> **PROVIDED DATA**
▽
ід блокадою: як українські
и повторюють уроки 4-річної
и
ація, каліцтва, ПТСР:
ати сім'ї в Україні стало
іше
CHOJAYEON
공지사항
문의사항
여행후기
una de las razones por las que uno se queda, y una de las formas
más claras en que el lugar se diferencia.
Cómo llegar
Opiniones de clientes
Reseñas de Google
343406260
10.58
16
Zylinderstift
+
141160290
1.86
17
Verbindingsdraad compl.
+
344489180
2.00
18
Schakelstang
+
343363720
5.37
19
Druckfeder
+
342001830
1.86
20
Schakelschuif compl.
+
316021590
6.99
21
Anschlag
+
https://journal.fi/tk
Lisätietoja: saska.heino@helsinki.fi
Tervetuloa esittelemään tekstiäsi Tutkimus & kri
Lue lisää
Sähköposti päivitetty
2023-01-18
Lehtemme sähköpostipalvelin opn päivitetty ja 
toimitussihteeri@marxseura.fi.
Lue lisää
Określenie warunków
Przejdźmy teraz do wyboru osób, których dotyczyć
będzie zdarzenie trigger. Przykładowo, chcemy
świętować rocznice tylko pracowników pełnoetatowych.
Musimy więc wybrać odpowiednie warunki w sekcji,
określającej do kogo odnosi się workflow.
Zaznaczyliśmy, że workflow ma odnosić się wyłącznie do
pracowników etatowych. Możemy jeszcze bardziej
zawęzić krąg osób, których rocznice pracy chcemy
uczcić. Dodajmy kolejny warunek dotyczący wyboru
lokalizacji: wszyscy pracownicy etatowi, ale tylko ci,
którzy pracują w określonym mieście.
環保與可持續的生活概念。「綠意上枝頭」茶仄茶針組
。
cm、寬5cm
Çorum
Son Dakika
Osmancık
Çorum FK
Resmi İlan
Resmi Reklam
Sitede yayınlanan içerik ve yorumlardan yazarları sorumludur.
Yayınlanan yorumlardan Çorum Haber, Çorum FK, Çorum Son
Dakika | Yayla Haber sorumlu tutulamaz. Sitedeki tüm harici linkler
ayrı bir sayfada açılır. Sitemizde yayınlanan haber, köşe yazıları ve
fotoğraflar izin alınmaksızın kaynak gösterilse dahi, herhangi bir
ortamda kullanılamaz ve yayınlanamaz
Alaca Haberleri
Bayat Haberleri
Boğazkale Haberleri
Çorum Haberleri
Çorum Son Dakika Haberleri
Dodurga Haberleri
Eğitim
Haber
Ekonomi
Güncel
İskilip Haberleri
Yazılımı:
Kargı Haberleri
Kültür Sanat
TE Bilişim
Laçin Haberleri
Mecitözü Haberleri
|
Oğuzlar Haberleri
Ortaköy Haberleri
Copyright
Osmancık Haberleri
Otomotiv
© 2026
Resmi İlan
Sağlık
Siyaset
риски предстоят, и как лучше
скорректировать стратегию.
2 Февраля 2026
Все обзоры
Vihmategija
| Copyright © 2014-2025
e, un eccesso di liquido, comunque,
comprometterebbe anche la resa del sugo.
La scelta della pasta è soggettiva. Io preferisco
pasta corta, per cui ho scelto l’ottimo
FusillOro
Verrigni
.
△
> **WHAT THIS TASK INVOLVES**
Please copy the listing line for line, starting at its very first line and ending at the line that contains "świętować rocznice tylko".

> **WRITTEN SOLUTION**
ід блокадою: як українські
и повторюють уроки 4-річної
и
ація, каліцтва, ПТСР:
ати сім'ї в Україні стало
іше
CHOJAYEON
공지사항
문의사항
여행후기
una de las razones por las que uno se queda, y una de las formas
más claras en que el lugar se diferencia.
Cómo llegar
Opiniones de clientes
Reseñas de Google
343406260
10.58
16
Zylinderstift
+
141160290
1.86
17
Verbindingsdraad compl.
+
344489180
2.00
18
Schakelstang
+
343363720
5.37
19
Druckfeder
+
342001830
1.86
20
Schakelschuif compl.
+
316021590
6.99
21
Anschlag
+
https://journal.fi/tk
Lisätietoja: saska.heino@helsinki.fi
Tervetuloa esittelemään tekstiäsi Tutkimus & kri
Lue lisää
Sähköposti päivitetty
2023-01-18
Lehtemme sähköpostipalvelin opn päivitetty ja 
toimitussihteeri@marxseura.fi.
Lue lisää
Określenie warunków
Przejdźmy teraz do wyboru osób, których dotyczyć
będzie zdarzenie trigger. Przykładowo, chcemy
świętować rocznice tylko pracowników pełnoetatowych.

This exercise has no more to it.